*** Opening Given data ***

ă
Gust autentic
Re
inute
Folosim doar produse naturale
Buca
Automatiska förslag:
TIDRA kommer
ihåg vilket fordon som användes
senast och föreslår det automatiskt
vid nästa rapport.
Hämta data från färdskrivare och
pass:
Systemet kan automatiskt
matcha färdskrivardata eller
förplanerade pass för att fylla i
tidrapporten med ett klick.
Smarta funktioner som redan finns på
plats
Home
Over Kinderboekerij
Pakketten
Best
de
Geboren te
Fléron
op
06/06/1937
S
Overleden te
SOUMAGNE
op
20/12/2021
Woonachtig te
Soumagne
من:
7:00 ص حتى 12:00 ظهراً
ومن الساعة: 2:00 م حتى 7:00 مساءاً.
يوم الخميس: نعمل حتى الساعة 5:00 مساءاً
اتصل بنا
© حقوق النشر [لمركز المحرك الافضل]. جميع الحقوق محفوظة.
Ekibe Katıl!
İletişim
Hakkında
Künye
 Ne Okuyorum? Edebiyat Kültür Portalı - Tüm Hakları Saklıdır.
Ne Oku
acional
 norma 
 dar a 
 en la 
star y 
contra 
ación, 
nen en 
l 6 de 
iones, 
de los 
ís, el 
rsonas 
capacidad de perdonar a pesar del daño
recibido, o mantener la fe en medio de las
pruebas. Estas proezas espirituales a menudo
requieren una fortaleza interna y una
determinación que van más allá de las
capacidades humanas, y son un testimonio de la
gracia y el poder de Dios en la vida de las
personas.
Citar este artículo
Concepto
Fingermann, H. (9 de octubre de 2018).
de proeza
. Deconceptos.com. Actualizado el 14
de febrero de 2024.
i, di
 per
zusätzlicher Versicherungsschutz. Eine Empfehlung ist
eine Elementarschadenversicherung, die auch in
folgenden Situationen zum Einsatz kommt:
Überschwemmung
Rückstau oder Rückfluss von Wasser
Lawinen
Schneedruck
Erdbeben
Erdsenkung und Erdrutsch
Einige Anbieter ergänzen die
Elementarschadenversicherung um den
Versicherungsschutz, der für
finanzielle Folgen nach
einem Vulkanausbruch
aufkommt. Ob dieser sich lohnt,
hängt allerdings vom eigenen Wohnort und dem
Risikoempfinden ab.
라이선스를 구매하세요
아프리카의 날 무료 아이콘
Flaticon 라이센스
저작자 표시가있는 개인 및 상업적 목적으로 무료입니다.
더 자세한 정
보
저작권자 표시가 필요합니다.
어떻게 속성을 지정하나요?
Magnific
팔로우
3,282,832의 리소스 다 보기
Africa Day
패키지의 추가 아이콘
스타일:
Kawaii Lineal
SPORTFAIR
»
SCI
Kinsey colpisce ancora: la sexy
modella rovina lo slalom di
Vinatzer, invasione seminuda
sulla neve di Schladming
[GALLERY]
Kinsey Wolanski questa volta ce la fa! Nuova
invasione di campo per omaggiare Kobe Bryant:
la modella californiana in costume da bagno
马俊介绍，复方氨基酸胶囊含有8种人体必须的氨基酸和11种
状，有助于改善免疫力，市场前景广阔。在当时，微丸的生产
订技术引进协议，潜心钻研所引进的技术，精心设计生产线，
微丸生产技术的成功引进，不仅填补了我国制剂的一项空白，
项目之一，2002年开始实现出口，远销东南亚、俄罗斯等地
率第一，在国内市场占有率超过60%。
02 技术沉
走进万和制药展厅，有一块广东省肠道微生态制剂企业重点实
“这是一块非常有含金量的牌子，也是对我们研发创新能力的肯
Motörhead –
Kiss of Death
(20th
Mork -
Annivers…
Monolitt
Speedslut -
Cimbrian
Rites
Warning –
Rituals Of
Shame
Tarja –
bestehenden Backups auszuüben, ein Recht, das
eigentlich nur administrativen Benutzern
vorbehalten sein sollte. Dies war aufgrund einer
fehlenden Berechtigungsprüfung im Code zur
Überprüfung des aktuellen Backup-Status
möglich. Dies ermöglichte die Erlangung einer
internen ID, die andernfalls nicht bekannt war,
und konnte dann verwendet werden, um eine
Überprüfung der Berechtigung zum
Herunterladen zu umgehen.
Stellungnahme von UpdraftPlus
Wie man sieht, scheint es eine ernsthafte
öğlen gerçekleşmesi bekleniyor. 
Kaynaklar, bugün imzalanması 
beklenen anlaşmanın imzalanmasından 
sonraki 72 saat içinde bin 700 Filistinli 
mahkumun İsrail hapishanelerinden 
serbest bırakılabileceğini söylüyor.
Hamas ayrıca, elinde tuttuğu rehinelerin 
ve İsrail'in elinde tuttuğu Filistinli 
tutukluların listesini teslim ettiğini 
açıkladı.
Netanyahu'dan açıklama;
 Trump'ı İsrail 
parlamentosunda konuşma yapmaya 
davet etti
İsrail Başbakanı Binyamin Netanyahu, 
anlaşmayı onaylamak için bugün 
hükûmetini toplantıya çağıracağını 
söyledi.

*** Closing Given data ***

* **The problem**
Copy every line from the entries above that contains the word "Elementarschadenversicherung".

* **Written solution**
eine Elementarschadenversicherung, die auch in
Elementarschadenversicherung um den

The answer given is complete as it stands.